BEGIN DATA FOR THIS TASK
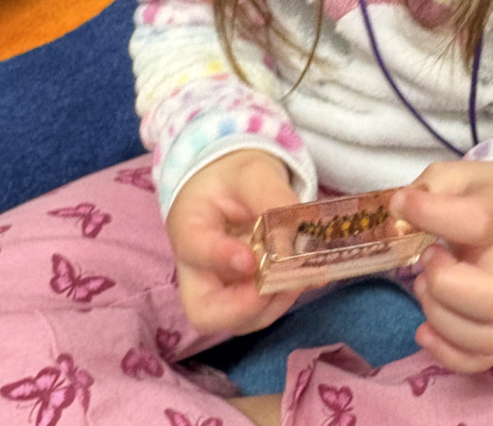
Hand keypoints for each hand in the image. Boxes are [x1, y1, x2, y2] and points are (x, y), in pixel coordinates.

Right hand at [166, 149, 302, 334]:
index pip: (194, 249)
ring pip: (236, 320)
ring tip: (302, 274)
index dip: (220, 259)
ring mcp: (219, 287)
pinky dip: (282, 299)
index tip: (251, 260)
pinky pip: (258, 312)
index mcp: (188, 224)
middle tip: (281, 282)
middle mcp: (196, 267)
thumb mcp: (255, 173)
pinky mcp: (241, 295)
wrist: (234, 182)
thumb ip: (274, 198)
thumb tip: (302, 238)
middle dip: (245, 307)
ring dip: (272, 304)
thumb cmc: (236, 175)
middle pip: (204, 310)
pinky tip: (304, 276)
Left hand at [390, 160, 492, 372]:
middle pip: (492, 299)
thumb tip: (399, 208)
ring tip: (424, 287)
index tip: (403, 204)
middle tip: (427, 257)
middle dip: (445, 284)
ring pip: (488, 336)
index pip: (477, 222)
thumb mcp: (460, 175)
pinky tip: (425, 330)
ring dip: (443, 319)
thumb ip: (429, 186)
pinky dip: (449, 355)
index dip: (431, 214)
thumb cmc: (486, 195)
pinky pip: (482, 359)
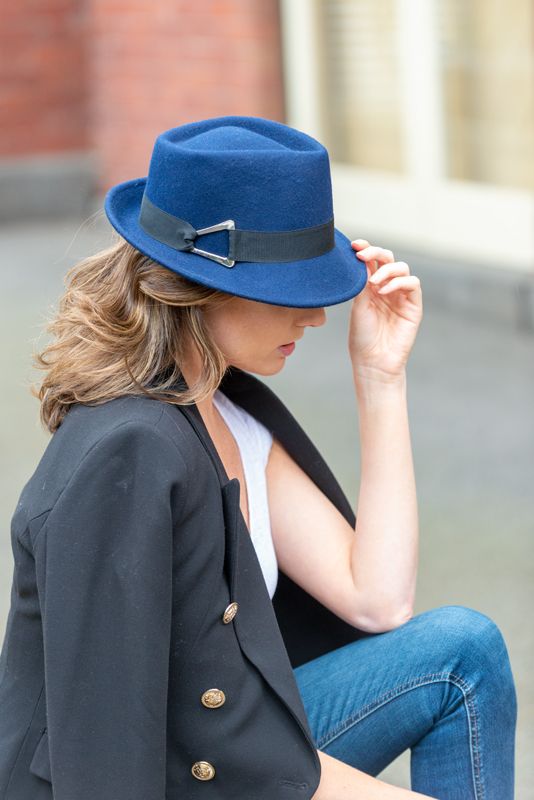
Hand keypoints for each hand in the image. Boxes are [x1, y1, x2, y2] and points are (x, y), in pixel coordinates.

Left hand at [349, 239, 422, 380]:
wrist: (373, 360)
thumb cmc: (362, 336)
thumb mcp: (358, 305)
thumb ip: (363, 282)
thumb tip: (362, 258)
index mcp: (371, 287)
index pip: (371, 261)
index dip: (366, 249)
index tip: (355, 245)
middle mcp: (387, 288)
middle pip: (388, 259)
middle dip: (376, 252)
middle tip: (363, 254)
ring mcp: (401, 296)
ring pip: (401, 268)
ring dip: (387, 270)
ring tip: (374, 283)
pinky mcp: (414, 306)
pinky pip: (412, 284)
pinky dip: (399, 282)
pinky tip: (384, 291)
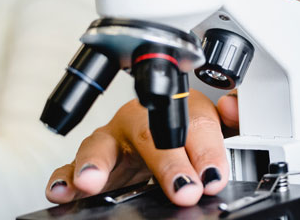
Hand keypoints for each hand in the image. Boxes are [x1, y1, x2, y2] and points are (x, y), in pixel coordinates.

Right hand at [46, 90, 238, 206]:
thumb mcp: (221, 127)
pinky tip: (63, 191)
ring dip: (95, 163)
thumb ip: (236, 118)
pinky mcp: (90, 164)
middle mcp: (140, 122)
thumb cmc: (187, 133)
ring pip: (99, 145)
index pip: (195, 124)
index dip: (206, 150)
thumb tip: (234, 107)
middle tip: (183, 189)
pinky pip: (69, 168)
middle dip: (165, 162)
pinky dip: (63, 178)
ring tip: (92, 182)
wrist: (160, 138)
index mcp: (178, 109)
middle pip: (149, 134)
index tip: (213, 177)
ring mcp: (111, 142)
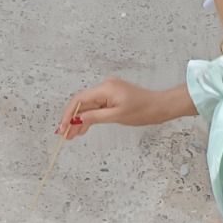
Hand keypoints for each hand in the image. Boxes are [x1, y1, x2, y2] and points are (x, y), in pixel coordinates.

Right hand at [56, 80, 192, 138]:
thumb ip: (95, 117)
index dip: (69, 114)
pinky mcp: (112, 97)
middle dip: (72, 119)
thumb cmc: (144, 110)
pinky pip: (97, 107)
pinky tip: (83, 129)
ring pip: (88, 107)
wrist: (160, 106)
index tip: (62, 127)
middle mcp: (105, 87)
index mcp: (105, 88)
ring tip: (71, 136)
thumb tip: (77, 119)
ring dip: (80, 120)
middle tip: (64, 135)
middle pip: (82, 103)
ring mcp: (108, 92)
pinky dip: (90, 118)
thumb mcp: (117, 116)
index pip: (79, 100)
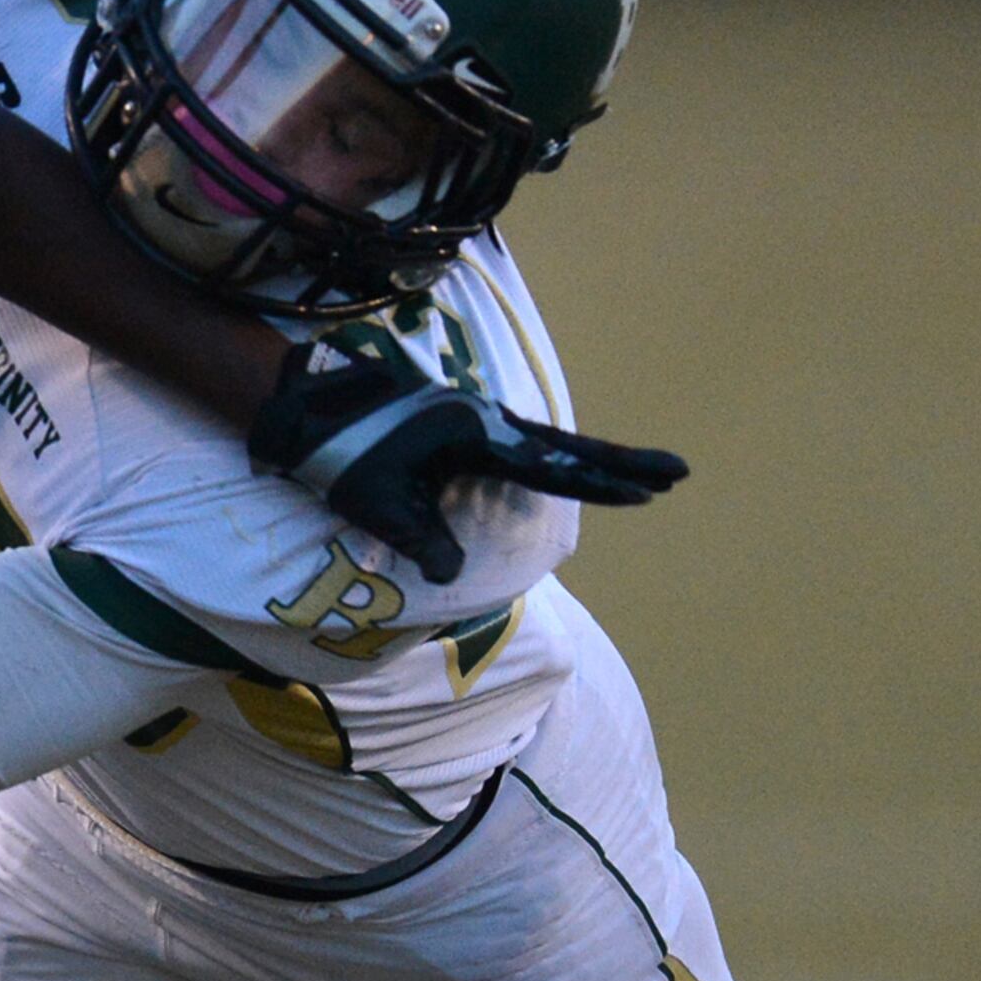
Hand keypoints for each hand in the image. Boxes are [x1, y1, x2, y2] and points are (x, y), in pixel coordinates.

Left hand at [247, 333, 687, 586]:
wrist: (301, 406)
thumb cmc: (335, 452)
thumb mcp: (377, 503)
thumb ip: (420, 537)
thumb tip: (450, 575)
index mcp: (472, 434)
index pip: (551, 465)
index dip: (601, 482)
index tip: (648, 492)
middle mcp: (483, 420)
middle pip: (566, 446)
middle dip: (622, 464)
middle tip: (679, 473)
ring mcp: (475, 418)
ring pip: (549, 442)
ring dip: (594, 460)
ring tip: (643, 477)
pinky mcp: (461, 425)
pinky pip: (522, 444)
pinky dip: (557, 458)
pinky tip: (573, 471)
END DATA FOR THIS TASK
■ HOW TO COMPLETE THIS TASK ■
Return every record exactly, leaving out the pictures.

■ COMPLETED TASK ■
Hand keypoints for each hand in the image. Boxes are [x1, y1, x2, y2] and points are (x, y), in pixel coordinates.

Right hand at [166, 149, 302, 334]:
index pip: (194, 249)
ring pip: (236, 320)
ring tip: (302, 274)
index dip: (220, 259)
ring mcp: (219, 287)
pinky dip: (282, 299)
index tip: (251, 260)
pinky pip: (258, 312)
index mcp: (188, 224)
middle tip: (281, 282)
middle mcp: (196, 267)
thumb mcp: (255, 173)
pinky mcp: (241, 295)
wrist: (234, 182)
thumb ip: (274, 198)
thumb tip: (302, 238)
middle dip: (245, 307)
ring dip: (272, 304)
thumb cmc: (236, 175)
middle pip: (204, 310)
pinky tip: (304, 276)
Left hand at [390, 160, 492, 372]:
middle pip: (492, 299)
thumb tip: (399, 208)
ring tip: (424, 287)
index tip: (403, 204)
middle tip: (427, 257)
middle dip: (445, 284)
ring pip: (488, 336)
index pip: (477, 222)
thumb mcp: (460, 175)
pinky tip: (425, 330)
ring dip: (443, 319)
thumb ip: (429, 186)
pinky dip: (449, 355)
index dip: (431, 214)
thumb cmc: (486, 195)
pinky pip: (482, 359)
Hand keypoints for each hand in the image. Boxes are [x1, y1, x2, y2] and points are (x, y), in pixel coordinates.

Left hand at [349, 239, 422, 380]:
wrist: (373, 360)
thumb cmc: (362, 336)
thumb mcp: (358, 305)
thumb ip: (363, 282)
thumb tip: (362, 258)
index mcp: (371, 287)
index pip: (371, 261)
index dip: (366, 249)
index tip: (355, 245)
middle mcp: (387, 288)
middle pip: (388, 259)
middle dip: (376, 252)
middle tip: (363, 254)
ring mcp: (401, 296)
ring pip: (401, 268)
ring dip: (387, 270)
ring tip: (374, 283)
pinky mcp: (414, 306)
pinky pip: (412, 284)
pinky dip: (399, 282)
pinky tip: (384, 291)
Hand keypoints for each hand in the image. Boxes are [x1, y1, x2, y2] and points are (x, y), in pixel coordinates.

Right hand at [46, 90, 238, 206]:
thumb mcp: (221, 127)
pinky tip: (63, 191)
ring dip: (95, 163)
thumb ip: (236, 118)
pinky mcp: (90, 164)
middle mcp: (140, 122)
thumb cmc: (187, 133)
ring pip: (99, 145)
index pip: (195, 124)
index dip: (206, 150)
thumb tip: (234, 107)
middle tip: (183, 189)
pinky pip: (69, 168)
middle dip: (165, 162)
pinky dip: (63, 178)
ring tip: (92, 182)
wrist: (160, 138)
index mcp: (178, 109)
middle pip: (149, 134)
index tip: (213, 177)
ring mcp: (111, 142)
Hand keypoints for each hand in the image. Boxes are [x1, y1, x2, y2] and points are (x, y), in pixel coordinates.

Right hand at [56, 80, 192, 138]:
thumb ip: (95, 117)
index dip: (69, 114)
pinky mcp: (112, 97)
middle dip: (72, 119)
thumb cmc: (144, 110)
pinky pip: (97, 107)
pinky tip: (83, 129)
ring pip: (88, 107)
wrist: (160, 106)
index tip: (62, 127)
middle mcp: (105, 87)
index mcp: (105, 88)
ring tip: (71, 136)
thumb tip: (77, 119)
ring dip: (80, 120)
middle tip: (64, 135)
middle pip: (82, 103)
ring mcp: (108, 92)
pinky dip: (90, 118)
thumb mcp: (117, 116)
index pip: (79, 100)
Hand keypoints for each hand in the image. Boxes are [x1, y1, x2, y2] and points are (x, y), in pixel coordinates.

Left hand at [247, 333, 687, 586]:
wrist: (301, 406)
thumb cmc: (335, 452)
thumb mcp: (377, 503)
thumb ip: (420, 537)
thumb tip: (450, 575)
index mcp: (472, 434)
index pip: (551, 465)
index dip: (601, 482)
index tip: (648, 492)
middle mcp: (483, 420)
middle pip: (566, 446)
middle dip: (622, 464)
middle tip: (679, 473)
ring mcp: (475, 418)
ring pip: (549, 442)
ring dip: (594, 460)
ring tip: (643, 477)
pinky mcp: (461, 425)
pinky pip: (522, 444)
pinky dip: (557, 458)
pinky tip: (573, 471)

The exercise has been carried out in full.